Взрыв в хате лесника
Придя поздно ночью в свою «берлогу», Сашко долго не мог уснуть, представляя, как он подготовит фугас из неразорвавшегося орудийного снаряда, отнесет к хате лесника, когда там будет очередное пьяное сборище бандитов. Положит фугас тихо под окошко, а потом взорвет его. «От дома вместе «с бандеровской начинкой» ничего не должно остаться – он рухнет и погребет под собой нелюдей, – размышлял Сашко. – Они теперь должны будут ответить за злодейства. Смерть за смерть!»
Он так завел себя, что от досады, негодования, злости, нахлынувших душевным всесокрушающим тайфуном на его сознание, заскрипел зубами. Если бы он посмотрел в это время на себя в зеркало или кто-либо увидел его, то заметили катание на молодом, пухлом и круглом лице не по возрасту рельефных желваков. Ненависть к вурдалакам буквально навалилась и давила его тяжелым прессом…
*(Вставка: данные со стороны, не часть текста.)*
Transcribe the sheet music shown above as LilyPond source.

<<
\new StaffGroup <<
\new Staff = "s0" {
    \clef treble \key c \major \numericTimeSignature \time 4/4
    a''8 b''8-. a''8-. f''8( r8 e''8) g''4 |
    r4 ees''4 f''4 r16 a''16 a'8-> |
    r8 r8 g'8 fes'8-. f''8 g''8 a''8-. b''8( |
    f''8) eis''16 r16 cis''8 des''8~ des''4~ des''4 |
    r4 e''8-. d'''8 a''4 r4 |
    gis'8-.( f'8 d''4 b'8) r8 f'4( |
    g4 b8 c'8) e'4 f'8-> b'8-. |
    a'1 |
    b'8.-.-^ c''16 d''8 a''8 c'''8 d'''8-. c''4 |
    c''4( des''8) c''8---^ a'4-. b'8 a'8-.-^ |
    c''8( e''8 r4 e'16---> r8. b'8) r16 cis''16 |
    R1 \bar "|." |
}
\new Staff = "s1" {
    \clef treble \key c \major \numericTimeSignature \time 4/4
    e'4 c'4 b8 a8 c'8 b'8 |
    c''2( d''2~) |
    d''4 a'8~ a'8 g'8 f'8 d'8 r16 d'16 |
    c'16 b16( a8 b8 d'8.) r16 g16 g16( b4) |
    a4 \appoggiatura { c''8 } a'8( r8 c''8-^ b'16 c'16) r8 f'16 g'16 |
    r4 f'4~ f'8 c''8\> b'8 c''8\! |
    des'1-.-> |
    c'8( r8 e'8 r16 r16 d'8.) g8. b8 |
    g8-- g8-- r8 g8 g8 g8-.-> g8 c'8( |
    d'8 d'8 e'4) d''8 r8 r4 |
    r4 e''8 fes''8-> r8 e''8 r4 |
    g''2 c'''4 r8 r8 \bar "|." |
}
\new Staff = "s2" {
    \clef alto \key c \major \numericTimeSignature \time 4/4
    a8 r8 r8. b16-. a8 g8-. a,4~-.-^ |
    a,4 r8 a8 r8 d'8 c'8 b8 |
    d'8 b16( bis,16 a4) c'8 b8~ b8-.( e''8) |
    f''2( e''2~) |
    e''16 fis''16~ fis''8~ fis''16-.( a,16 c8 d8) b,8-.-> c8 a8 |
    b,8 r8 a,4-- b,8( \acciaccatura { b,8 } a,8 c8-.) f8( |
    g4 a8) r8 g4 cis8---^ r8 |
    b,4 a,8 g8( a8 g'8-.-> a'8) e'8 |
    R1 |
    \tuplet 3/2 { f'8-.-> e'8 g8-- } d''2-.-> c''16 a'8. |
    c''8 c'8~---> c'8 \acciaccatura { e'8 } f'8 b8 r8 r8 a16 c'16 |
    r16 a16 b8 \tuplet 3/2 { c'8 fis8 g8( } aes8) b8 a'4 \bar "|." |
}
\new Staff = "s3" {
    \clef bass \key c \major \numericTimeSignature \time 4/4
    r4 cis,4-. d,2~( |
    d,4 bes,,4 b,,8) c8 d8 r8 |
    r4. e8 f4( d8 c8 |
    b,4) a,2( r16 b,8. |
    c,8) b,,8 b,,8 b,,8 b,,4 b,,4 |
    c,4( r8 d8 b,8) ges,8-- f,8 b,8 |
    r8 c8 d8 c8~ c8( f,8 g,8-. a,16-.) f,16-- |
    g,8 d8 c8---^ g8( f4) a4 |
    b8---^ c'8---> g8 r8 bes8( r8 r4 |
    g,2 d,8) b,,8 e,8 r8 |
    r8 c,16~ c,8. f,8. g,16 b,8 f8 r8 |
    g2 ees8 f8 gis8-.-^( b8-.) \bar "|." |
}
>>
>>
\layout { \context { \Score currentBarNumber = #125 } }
Проснулся он от косого лучика солнца, настойчиво пробившегося через щель замаскированной двери. Паренек сладко потянулся и тут же вскочил, чтобы размять застоявшиеся мышцы. Перекусив консервами с галетами и запив спартанский завтрак водой, принесенной от недалеко расположенного и звонко журчащего родника, он отправился к своему арсеналу. Облюбовав неразорвавшийся артиллерийский снаряд, он стал возиться с ним – модернизировал стальную болванку под фугас, который должен будет в субботу разнести в щепки домик лесника вместе с его непрошеными гостями.
Двое суток потратил он на конструирование адской машины. Завершил работу в пятницу. Календарь теперь, после встречи с Кузьмой, у него был свой – оригинальный и простой: он небольшим гвоздиком на куске картона делал шесть наколок, а седьмое место Сашко протыкал. Это говорило, что пришло воскресенье.